■ **What is being asked**:
Among the records that follow, set down only the lines from the one containing "- [**Bridging the Gap between Spatial" to the one containing "- Zhiqian Chen, Fanglan", both included, exactly.

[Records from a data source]
···
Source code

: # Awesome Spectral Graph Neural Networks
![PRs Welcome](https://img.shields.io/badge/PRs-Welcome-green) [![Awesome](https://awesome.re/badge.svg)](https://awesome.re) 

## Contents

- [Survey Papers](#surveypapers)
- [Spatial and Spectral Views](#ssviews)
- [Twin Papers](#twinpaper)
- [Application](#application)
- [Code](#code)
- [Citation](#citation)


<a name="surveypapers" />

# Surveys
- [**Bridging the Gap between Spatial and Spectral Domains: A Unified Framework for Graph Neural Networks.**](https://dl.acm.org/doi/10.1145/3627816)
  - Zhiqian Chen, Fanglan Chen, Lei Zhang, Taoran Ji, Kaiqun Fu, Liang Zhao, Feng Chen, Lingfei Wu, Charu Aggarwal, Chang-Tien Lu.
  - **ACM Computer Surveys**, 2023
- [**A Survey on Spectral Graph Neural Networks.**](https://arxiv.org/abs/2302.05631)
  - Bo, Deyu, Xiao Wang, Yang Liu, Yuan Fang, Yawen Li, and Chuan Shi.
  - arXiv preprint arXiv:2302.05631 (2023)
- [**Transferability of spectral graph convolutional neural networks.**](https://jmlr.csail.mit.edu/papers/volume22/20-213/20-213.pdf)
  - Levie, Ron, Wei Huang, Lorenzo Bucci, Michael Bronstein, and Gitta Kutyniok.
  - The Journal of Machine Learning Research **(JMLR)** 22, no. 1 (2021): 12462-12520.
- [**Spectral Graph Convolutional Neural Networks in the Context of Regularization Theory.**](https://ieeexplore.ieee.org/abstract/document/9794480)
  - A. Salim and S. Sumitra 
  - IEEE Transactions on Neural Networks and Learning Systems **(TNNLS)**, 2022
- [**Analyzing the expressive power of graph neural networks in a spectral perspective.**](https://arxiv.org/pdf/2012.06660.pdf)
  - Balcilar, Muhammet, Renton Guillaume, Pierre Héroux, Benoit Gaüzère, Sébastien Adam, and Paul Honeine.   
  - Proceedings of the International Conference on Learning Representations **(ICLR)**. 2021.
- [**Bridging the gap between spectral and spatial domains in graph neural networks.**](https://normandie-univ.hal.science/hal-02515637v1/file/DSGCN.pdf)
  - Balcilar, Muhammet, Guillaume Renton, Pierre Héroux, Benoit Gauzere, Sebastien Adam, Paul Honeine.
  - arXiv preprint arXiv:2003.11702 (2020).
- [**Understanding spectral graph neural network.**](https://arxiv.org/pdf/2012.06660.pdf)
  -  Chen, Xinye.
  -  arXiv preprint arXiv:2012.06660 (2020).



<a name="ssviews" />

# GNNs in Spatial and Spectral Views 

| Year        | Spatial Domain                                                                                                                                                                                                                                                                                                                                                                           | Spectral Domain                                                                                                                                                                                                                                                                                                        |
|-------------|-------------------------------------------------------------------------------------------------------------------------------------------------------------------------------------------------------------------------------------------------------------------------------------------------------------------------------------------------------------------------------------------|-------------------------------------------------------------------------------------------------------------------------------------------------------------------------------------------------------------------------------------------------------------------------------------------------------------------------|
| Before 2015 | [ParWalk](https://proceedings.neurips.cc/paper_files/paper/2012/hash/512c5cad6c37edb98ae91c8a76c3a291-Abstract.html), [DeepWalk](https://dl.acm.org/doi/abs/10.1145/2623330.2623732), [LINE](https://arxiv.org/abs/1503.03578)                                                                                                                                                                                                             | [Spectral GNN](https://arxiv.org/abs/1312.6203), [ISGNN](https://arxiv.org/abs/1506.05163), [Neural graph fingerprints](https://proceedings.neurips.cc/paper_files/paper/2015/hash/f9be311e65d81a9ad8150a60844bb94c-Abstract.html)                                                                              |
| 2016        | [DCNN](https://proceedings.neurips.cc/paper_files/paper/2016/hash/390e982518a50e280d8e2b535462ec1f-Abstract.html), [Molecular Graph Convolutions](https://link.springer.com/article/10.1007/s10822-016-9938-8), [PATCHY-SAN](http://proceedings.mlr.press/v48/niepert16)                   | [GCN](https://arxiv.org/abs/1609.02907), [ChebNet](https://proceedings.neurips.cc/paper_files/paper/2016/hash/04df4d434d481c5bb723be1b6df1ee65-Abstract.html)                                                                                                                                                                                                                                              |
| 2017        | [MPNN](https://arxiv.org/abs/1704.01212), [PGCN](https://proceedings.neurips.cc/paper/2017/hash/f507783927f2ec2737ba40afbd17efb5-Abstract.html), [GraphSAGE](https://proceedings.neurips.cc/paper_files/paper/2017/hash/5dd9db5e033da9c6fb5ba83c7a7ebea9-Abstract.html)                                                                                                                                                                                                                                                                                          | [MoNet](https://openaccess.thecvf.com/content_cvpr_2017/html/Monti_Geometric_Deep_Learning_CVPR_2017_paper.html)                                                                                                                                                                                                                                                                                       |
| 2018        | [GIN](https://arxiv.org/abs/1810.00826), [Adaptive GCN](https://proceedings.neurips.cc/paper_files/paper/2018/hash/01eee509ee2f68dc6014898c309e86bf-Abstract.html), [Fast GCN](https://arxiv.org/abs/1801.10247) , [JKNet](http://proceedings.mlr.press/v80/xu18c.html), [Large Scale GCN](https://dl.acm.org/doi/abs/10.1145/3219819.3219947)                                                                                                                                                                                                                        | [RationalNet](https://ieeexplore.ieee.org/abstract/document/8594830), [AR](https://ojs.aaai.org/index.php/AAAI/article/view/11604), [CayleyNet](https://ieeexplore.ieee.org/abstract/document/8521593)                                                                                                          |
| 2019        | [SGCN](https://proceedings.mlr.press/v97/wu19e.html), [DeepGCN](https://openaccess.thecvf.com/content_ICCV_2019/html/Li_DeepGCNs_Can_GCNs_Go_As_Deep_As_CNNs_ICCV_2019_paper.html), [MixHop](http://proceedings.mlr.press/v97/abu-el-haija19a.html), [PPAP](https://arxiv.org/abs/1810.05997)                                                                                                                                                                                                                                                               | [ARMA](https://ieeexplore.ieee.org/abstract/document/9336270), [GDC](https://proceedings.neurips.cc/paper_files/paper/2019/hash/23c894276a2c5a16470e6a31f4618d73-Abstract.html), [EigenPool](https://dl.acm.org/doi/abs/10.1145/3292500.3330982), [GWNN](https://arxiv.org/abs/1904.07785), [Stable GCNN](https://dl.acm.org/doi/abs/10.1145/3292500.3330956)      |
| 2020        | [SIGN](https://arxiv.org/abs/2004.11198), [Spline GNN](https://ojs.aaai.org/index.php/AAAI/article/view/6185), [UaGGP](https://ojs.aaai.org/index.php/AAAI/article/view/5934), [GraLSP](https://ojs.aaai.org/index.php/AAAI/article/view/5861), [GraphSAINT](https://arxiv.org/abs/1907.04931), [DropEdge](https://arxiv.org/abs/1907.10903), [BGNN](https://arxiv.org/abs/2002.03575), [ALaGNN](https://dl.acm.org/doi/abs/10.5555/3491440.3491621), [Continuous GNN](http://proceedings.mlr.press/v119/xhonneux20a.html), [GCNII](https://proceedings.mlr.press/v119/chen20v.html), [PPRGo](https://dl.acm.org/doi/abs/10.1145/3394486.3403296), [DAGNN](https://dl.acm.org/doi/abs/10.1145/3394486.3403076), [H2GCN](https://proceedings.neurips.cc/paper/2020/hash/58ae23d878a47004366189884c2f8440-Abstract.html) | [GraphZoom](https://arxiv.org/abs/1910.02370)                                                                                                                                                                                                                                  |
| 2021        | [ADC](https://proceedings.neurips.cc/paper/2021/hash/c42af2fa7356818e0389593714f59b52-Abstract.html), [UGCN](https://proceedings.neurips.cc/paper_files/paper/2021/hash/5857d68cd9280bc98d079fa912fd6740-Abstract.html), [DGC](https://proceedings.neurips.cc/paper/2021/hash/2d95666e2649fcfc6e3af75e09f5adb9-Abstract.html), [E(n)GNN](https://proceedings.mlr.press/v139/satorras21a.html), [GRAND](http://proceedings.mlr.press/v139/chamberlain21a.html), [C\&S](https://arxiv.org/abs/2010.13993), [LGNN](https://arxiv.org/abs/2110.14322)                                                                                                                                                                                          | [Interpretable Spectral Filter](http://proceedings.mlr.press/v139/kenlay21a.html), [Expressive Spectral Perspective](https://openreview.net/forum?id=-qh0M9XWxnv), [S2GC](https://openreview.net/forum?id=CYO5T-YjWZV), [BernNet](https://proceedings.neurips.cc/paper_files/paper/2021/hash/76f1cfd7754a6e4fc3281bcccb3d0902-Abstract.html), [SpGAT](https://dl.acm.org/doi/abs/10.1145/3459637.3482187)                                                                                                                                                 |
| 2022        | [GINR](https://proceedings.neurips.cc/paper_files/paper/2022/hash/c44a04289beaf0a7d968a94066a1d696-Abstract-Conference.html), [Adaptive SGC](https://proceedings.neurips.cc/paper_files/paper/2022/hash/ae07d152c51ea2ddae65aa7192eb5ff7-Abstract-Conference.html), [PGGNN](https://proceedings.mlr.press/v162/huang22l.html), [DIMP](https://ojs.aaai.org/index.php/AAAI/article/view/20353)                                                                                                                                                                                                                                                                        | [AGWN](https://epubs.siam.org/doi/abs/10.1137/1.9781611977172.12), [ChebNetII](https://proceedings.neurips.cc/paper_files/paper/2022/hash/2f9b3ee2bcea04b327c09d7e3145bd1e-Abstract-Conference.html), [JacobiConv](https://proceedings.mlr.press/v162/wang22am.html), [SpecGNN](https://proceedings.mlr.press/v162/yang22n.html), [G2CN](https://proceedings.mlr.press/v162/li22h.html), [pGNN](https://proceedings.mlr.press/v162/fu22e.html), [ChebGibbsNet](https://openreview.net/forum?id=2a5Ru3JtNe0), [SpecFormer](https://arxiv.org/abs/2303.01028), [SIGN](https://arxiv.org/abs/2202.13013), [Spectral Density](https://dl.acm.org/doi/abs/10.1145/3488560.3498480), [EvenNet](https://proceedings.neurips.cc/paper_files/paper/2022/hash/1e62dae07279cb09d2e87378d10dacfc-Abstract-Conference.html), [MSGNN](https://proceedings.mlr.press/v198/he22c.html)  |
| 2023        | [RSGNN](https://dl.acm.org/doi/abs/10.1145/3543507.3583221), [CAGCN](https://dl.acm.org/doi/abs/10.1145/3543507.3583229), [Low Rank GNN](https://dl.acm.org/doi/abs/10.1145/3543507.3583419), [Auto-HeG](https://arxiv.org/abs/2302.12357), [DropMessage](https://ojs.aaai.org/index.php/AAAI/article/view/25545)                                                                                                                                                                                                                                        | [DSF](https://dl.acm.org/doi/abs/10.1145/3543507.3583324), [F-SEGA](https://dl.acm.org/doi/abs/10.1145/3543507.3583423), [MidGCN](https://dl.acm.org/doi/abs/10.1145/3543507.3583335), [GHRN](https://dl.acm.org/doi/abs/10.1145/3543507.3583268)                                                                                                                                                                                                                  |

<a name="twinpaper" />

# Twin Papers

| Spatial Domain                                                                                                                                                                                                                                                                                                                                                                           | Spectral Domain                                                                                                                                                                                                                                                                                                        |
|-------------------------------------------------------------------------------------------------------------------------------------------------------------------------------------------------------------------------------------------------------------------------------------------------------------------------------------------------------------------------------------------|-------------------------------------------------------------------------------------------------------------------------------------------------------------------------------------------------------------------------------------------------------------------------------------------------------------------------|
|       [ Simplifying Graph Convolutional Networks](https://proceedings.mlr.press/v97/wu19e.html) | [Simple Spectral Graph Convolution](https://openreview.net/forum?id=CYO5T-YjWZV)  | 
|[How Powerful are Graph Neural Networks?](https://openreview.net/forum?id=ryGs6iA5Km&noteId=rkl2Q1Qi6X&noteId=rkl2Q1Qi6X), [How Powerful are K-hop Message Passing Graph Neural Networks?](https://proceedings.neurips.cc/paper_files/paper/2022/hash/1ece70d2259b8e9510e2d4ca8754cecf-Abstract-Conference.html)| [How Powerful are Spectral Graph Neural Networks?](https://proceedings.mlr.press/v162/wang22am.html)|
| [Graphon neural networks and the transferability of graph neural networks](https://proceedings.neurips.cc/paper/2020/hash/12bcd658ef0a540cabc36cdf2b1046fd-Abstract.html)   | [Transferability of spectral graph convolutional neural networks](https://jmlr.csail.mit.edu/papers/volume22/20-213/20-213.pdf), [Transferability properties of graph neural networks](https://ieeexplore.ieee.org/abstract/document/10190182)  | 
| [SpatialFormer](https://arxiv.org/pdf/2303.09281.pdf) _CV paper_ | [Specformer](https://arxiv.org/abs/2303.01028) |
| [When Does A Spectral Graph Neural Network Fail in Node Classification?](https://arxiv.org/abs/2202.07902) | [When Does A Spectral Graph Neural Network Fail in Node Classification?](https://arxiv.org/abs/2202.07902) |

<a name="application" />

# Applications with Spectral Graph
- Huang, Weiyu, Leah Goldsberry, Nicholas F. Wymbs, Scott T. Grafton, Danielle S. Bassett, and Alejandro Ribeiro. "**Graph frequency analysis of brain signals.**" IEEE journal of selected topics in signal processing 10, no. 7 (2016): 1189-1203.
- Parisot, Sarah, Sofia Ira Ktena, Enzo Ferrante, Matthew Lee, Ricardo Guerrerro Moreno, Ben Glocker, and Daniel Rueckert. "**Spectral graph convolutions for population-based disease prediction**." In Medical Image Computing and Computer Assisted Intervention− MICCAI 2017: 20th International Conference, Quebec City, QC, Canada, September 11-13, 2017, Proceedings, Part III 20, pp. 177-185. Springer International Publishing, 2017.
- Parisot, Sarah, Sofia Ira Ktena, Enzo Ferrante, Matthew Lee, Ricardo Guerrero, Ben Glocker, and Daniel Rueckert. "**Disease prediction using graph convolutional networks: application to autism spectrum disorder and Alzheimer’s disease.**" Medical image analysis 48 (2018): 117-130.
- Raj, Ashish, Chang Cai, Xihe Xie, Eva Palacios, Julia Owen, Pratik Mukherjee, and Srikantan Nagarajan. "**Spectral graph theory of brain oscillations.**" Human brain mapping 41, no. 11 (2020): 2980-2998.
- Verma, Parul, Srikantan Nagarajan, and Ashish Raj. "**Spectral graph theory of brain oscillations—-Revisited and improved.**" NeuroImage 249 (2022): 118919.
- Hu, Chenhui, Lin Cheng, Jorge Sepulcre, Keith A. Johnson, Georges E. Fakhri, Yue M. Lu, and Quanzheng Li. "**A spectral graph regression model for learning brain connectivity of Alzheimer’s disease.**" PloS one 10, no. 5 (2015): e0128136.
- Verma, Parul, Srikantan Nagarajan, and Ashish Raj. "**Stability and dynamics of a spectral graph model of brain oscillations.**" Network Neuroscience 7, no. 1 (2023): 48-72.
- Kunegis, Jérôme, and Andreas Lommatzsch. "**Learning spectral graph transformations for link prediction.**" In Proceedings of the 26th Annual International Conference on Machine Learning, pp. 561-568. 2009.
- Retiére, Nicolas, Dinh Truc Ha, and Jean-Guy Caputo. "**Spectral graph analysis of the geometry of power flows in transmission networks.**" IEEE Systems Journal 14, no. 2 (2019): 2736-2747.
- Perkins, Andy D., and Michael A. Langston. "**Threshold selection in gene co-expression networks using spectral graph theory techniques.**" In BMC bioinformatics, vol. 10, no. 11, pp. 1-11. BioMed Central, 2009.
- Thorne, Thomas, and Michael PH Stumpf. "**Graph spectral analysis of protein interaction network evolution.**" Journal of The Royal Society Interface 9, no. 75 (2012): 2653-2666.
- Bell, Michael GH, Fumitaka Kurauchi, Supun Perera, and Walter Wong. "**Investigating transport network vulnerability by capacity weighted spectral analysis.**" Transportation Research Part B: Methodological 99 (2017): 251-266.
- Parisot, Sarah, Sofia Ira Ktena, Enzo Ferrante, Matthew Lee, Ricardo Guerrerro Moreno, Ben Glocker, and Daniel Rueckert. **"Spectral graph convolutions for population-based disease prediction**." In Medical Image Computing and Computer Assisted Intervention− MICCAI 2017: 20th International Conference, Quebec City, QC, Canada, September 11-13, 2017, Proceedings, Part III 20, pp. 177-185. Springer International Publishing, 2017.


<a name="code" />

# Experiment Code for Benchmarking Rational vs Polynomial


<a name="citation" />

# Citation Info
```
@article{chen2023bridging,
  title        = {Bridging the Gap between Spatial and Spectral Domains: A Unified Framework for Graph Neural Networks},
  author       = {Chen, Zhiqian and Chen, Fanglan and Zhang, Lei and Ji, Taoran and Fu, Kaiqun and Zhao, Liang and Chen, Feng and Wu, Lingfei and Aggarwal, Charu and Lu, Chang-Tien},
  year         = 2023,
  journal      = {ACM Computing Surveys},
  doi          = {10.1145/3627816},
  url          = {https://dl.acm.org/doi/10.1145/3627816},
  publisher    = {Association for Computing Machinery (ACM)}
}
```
···
■ **Exercise solution**:
- [**Bridging the Gap between Spatial and Spectral Domains: A Unified Framework for Graph Neural Networks.**](https://dl.acm.org/doi/10.1145/3627816)
  - Zhiqian Chen, Fanglan Chen, Lei Zhang, Taoran Ji, Kaiqun Fu, Liang Zhao, Feng Chen, Lingfei Wu, Charu Aggarwal, Chang-Tien Lu.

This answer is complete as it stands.